FROM ENEMY TERRITORY…..
@CJ_Broncos for your mailbag; what was it the 'hawks did to have so much success vs your offense, and are you worried it can be duplicated?
— Seth Keysor (@RealMNchiefsfan) June 24, 2014
Thank you for the question, Seth. This will be (hopefully) a regular segment in the Mile High Mailbag. Your question is a painful one to answer. But we must. First and foremost, the single most impactful thing the Seahawks did to thwart the Broncos was they pressured Peyton Manning, both on the edges, and especially inside.

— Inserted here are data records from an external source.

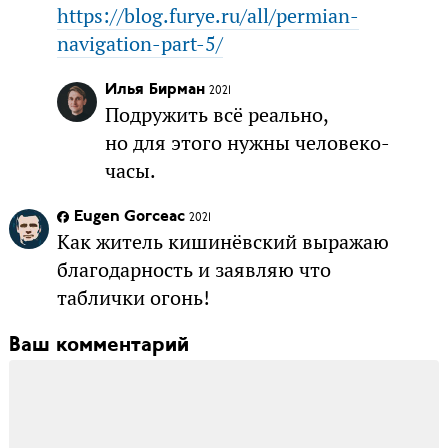
https://blog.furye.ru/all/permian-
navigation-part-5/
Илья Бирман
2021
Подружить всё реально,
но для этого нужны человеко-
часы.
Eugen Gorceac
2021
Как житель кишинёвский выражаю
благодарность и заявляю что
таблички огонь!
Ваш комментарий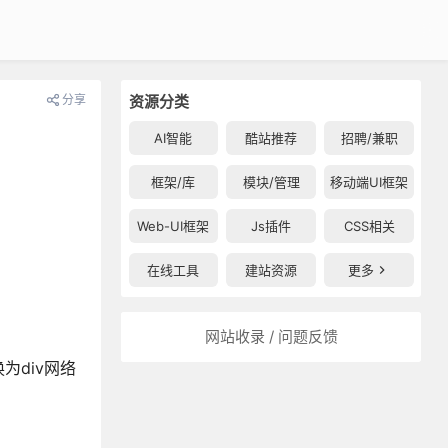
分享
资源分类
AI智能
酷站推荐
招聘/兼职
框架/库
模块/管理
移动端UI框架
Web-UI框架
Js插件
CSS相关
在线工具
建站资源
更多
网站收录 / 问题反馈
div网络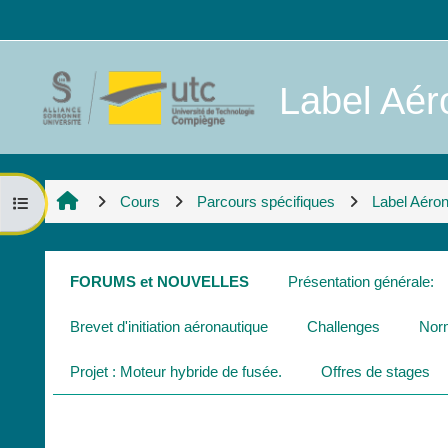
Passer au contenu principal
Label Aéro
Cours
Parcours spécifiques
Label Aéro
Ouvrir l’index du cours
Résumé de section
FORUMS et NOUVELLES
Présentation générale:
Brevet d'initiation aéronautique
Challenges
Norm
Projet : Moteur hybride de fusée.
Offres de stages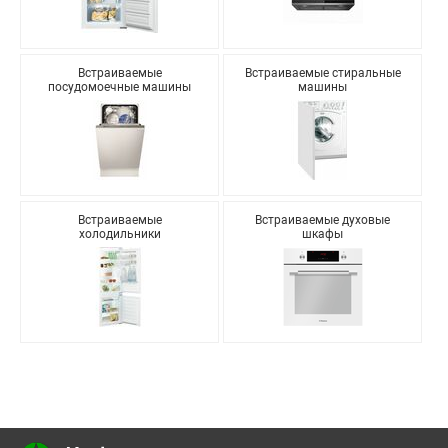
Встраиваемые
Встраиваемые стиральные
посудомоечные машины
машины
Встраиваемые
Встраиваемые духовые
холодильники
шкафы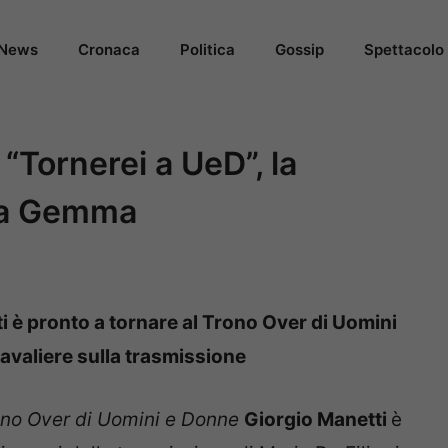
News
Cronaca
Politica
Gossip
Spettacolo
 “Tornerei a UeD”, la
a a Gemma
 è pronto a tornare al Trono Over di Uomini
cavaliere sulla trasmissione
ono Over di Uomini e Donne
Giorgio Manetti
è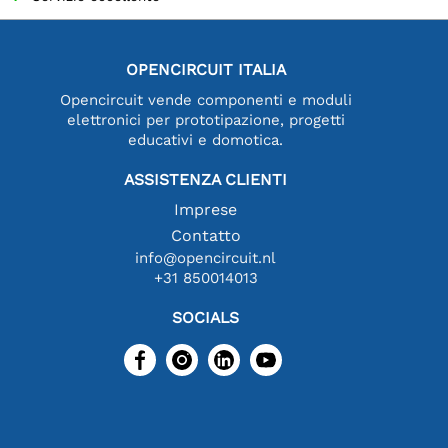
OPENCIRCUIT ITALIA
Opencircuit vende componenti e moduli
elettronici per prototipazione, progetti
educativi e domotica.
ASSISTENZA CLIENTI
Imprese
Contatto
info@opencircuit.nl
+31 850014013
SOCIALS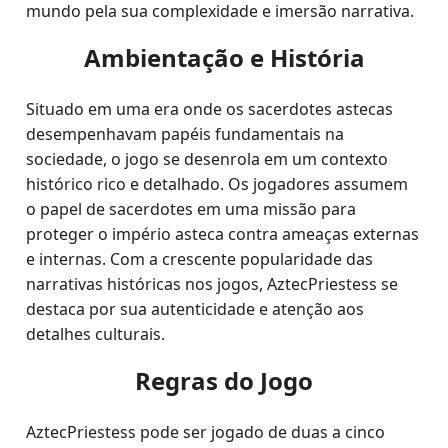
mundo pela sua complexidade e imersão narrativa.
Ambientação e História
Situado em uma era onde os sacerdotes astecas
desempenhavam papéis fundamentais na
sociedade, o jogo se desenrola em um contexto
histórico rico e detalhado. Os jogadores assumem
o papel de sacerdotes em uma missão para
proteger o império asteca contra ameaças externas
e internas. Com a crescente popularidade das
narrativas históricas nos jogos, AztecPriestess se
destaca por sua autenticidade e atenção aos
detalhes culturais.
Regras do Jogo
AztecPriestess pode ser jogado de duas a cinco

I say “especially”, because unlike most quarterbacks, Manning can sense edge pressure and step up in the pocket, or climb the ladder, and buy enough time to make his read and throw the ball. And like most QBs, Manning get’s all flustered when the pressure is inside, and literally in his face.
The Seahawks did a phenomenal job of this. Missing an All-Pro left tackle in Ryan Clady finally caught up to the Broncos on the big stage, no less. Would Clady’s presence have stamped out the pressure? No. It would have mitigated it though. Chris Clark was straight up abused in that game.
Another thing that the Seahawks did was they brought the wood. They’re always going to be good in coverage and play smart and honor their individual assignments. But their level of intensity and the way the hit and swarmed the ball carrier; I think it intimidated the Broncos’ WR corps and got in their head. Guys were short-arming receptions and bouncing away, even when wide open, from the shadow people. The Seahawks blanketed the Broncos and not only got in their heads, but prevented them from getting yards after the catch, which was one of the Broncos’ fortes throughout the season.
Can what the Seahawks did be duplicated? Yes. But you’d have to have the roster to do it and I’m not sure that there are any other defenses in the NFL, besides the Seahawks and including the 49ers, who could pull it off.